Students want the project to be an anchor for entrepreneurship.
Harris’ proposal included a co-op grocery store. Meanwhile, Alex Mullenix and his team proposed building a space dubbed the “Watts Mercado.” Inspired by the Mercado la Paloma near USC’s University Park campus, Watts Mercado would provide a place where people could establish small businesses without having to cut through local government’s red tape.
“There can be so many barriers to entry for people who are forming a small business in Los Angeles, so creating those entry spaces is really important,” Mullenix said.
Through it all is the thread of public health. The Lanzit site is in a Health Professional Shortage Area (HPSA) where there is a substantial lack of doctors, nurses and others in the medical field.
“As a group, we thought that was something really important we should address,” said David Mariscal, who was in the Economic Development concentration.
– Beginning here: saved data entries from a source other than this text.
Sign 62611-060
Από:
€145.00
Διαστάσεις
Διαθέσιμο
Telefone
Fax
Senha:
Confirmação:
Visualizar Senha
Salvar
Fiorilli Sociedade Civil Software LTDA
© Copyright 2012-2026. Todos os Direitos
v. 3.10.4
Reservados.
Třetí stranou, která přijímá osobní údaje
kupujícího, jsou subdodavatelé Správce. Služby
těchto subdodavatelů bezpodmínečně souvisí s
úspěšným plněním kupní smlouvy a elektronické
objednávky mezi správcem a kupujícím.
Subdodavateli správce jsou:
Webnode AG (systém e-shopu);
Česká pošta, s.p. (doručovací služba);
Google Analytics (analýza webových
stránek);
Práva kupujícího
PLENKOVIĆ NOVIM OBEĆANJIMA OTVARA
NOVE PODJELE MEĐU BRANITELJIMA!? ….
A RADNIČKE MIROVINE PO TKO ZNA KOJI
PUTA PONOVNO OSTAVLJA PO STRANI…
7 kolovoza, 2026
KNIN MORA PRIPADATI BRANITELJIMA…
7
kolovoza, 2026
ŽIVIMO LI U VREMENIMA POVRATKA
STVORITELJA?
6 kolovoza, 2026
His group’s proposal includes a health clinic to treat non-emergency, chronic diseases like diabetes and cardiovascular issues.
“There has been this historic distrust and overburdening of hospitals systems in the South Los Angeles area, especially near Watts,” Mariscal said. “The area does really need a lot more investment in public health services.”
In many cases, students from one concentration would highlight an issue other students may not have even noticed. For example, Reaghan Murphy, whose concentration is Mobility and Transportation Planning, let her teammates know their initial plan didn’t include a wide enough turning radius for freight vehicles delivering goods to the site.
“Our concentrations are so distinct from one another, and if you don’t take any electives in another concentration, you’re really not aware of what the other folks in the program are learning,” Murphy said. “So, this was a really neat tapping experience and a really awesome opportunity to work on a project collaboratively across concentrations and across disciplines.”
The result: Proposals with potential
Perhaps the biggest challenge students faced? Working with peers studying different concentrations within the MUP program.
“I would hope that one of the takeaways for the students would be really seeing how valuable collaboration is in planning and seeing the strength that comes from different people coming together,” Kelley said.
Ultimately, the project delivered on its intended purpose: giving students a challenge they will soon face in the workforce.
“There’s nothing hypothetical about it,” Bahl said.
In presenting a real site with real challenges, Price students applied their diverse experiences to produce a cohesive product the community would not only allow – but embrace.